#### [Task 1]
Count the lines in the entries that contain the word "chart", treating uppercase and lowercase as distinct, and give only that number.

#### [Reading passage]
Variance-reduced Monte Carlo simulation of phonon transport in silicon films
The variance-reduced Monte Carlo simulation of phonon transport solves the following equation:
\[ \frac{\partial e^{\text{d}}}{\partial t} + \boldsymbol{v}_{\mathrm{g}} \cdot \nabla e^{\text{d}} = -\frac{e^{\mathrm{d}} - (e^{\mathrm{eq}}(T)-e^{\mathrm{eq}}(T_{\mathrm{eq}}))}{\tau} \]
Here, relaxation time approximation is used, and \(\tau\) takes ab initio calculated value, see the previous post. In this equation, \(e^{\mathrm{d}} = \hbar\omega (f(\omega)-f_{\mathrm{BE}}(\omega, T_{\mathrm{eq}}))\) for each phonon mode, where \(f\) is the distribution function (not necessarily equilibrium). While \(e^{\mathrm{eq}}(T)=\hbar\omega (f_{\mathrm{BE}}(\omega, T)-f_{\mathrm{BE}}(\omega, T_{\mathrm{eq}}))\) follows the Bose-Einstein distribution. Note that here \(T_{\mathrm{eq}}\) is a reference temperature, and \(T\) is the local temperature that deviates from \(T_{\mathrm{eq}}\).
Method
To solve the above equation in a Monte Carlo way, we need to understand the meaning of each sampling step. The traditional Monte Carlo is easy to understand, which simulates the original phonon BTE:
\[ \frac{\partial f}{\partial t} + \boldsymbol{v}_{\mathrm{g}} \cdot \nabla f = -\frac{f - f_{\mathrm{eq}}(T)}{\tau} \]
and it is direct that each sample represents a fixed amount of phonons. Analogously, in the energy-based variance-reduced formulation, each sample represents a fixed amount of energy, and please keep that in mind, which is important for understanding the rules of initialization. Also, it is also worth noting that \(e^{\mathrm{d}}\) can be positive or negative, and that will give each sampled phonon a sign of energy.
To put things simple enough, here we just consider the cross-plane transport of a silicon film. In that case, only temperature boundaries are considered.

#### [Records provided]
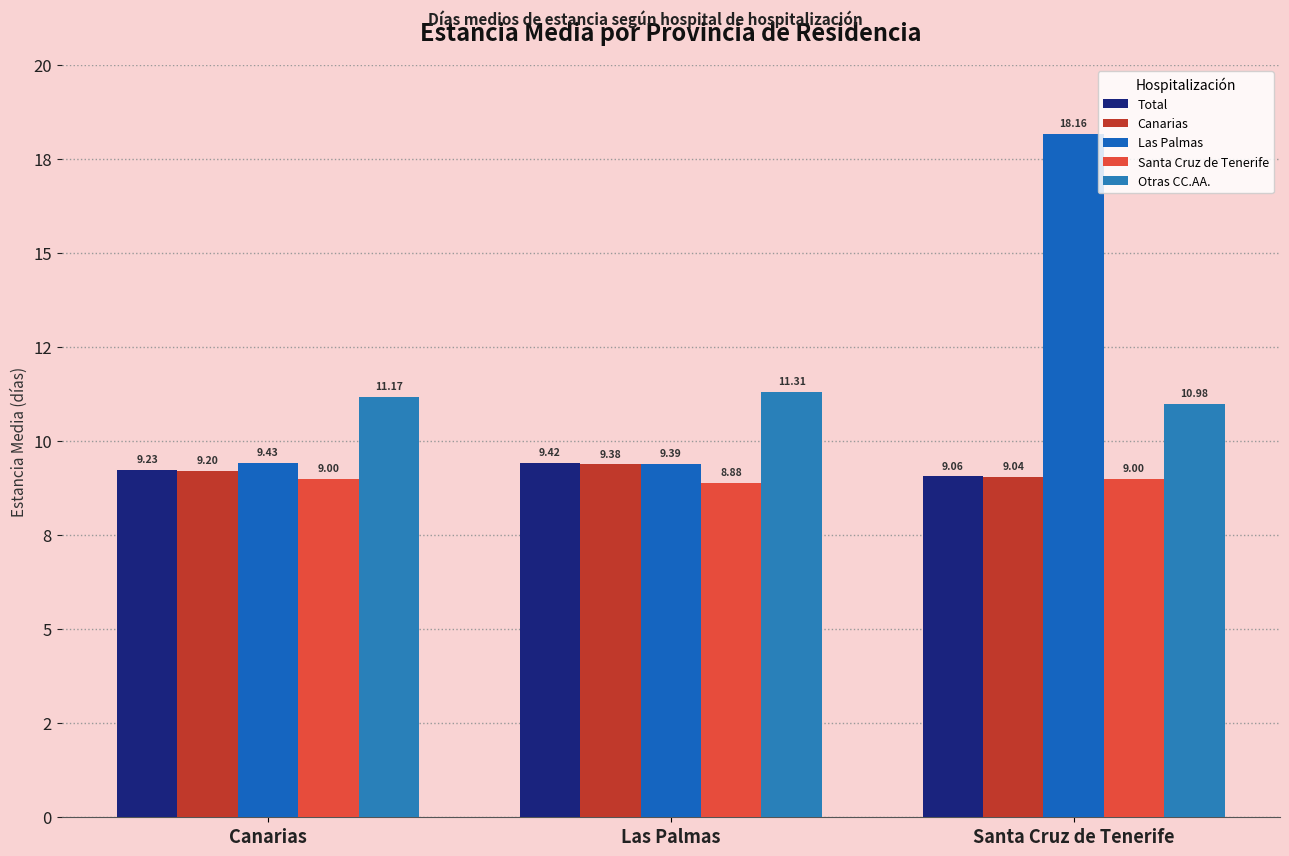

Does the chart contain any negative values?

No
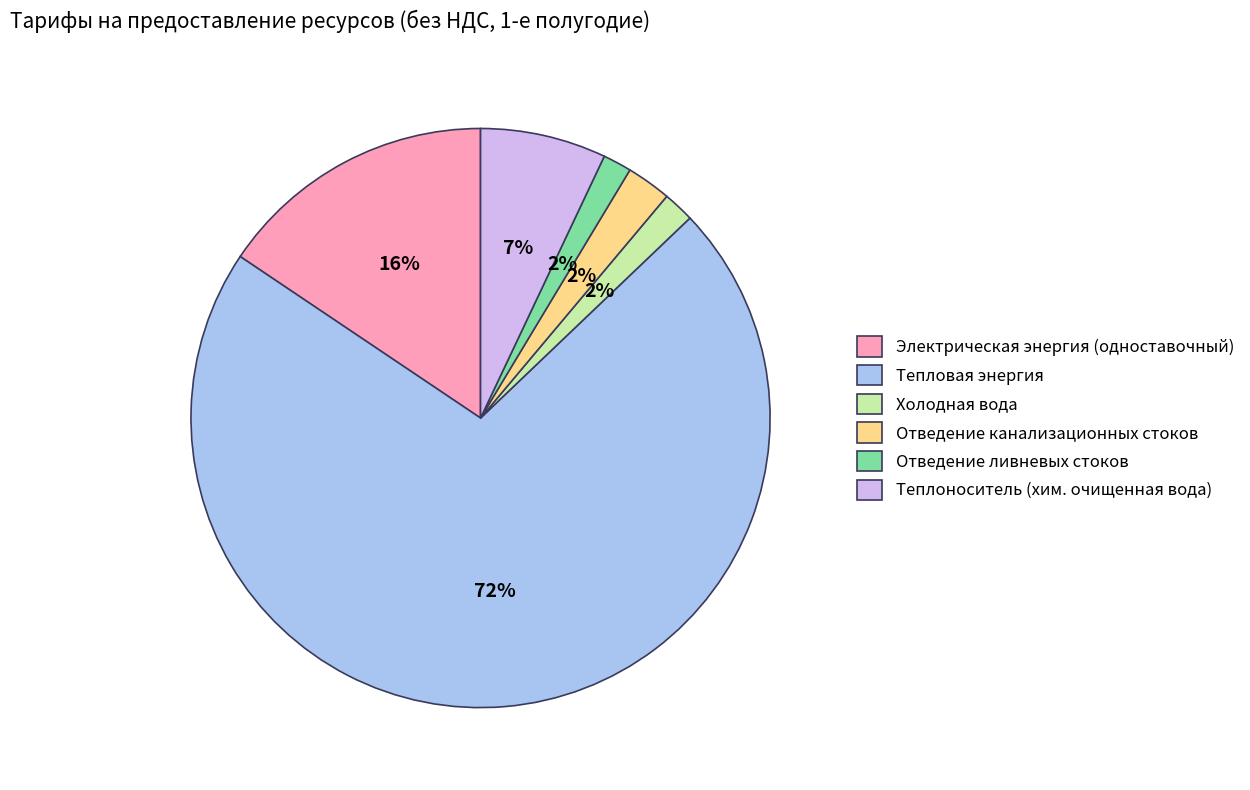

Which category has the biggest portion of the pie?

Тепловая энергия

---

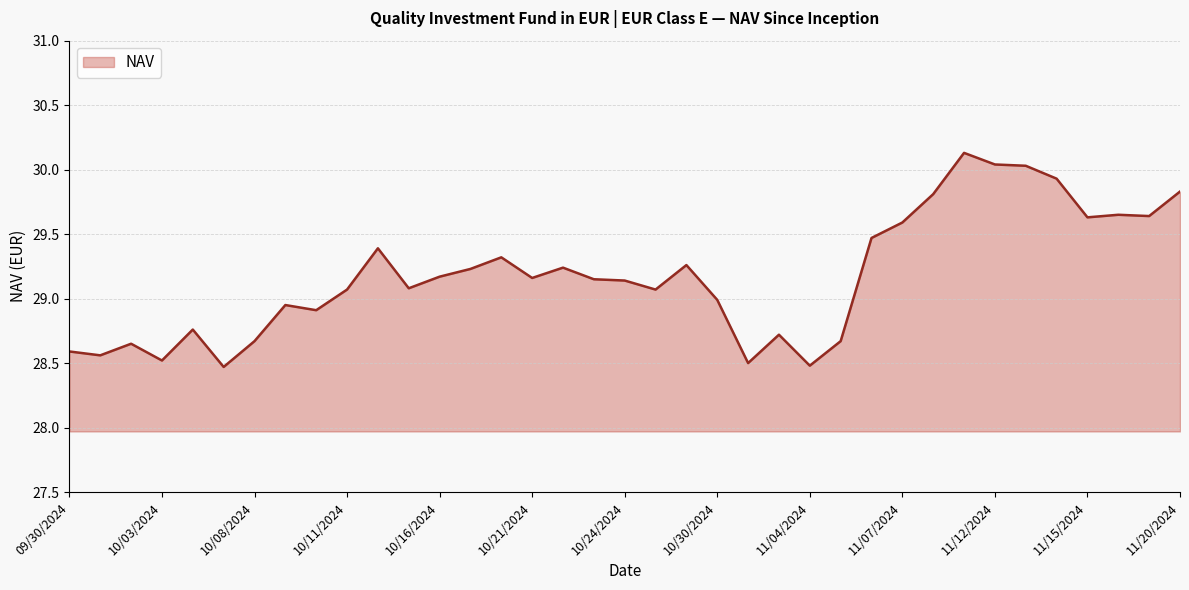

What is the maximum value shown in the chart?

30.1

#### [Task 2]
Reproduce the stretch of the phonon transport text from "To put things" through "boundaries are considered.", replacing "cross-plane" with "in-plane".

#### [Output 1]
2

#### [Output 2]
To put things simple enough, here we just consider the in-plane transport of a silicon film. In that case, only temperature boundaries are considered.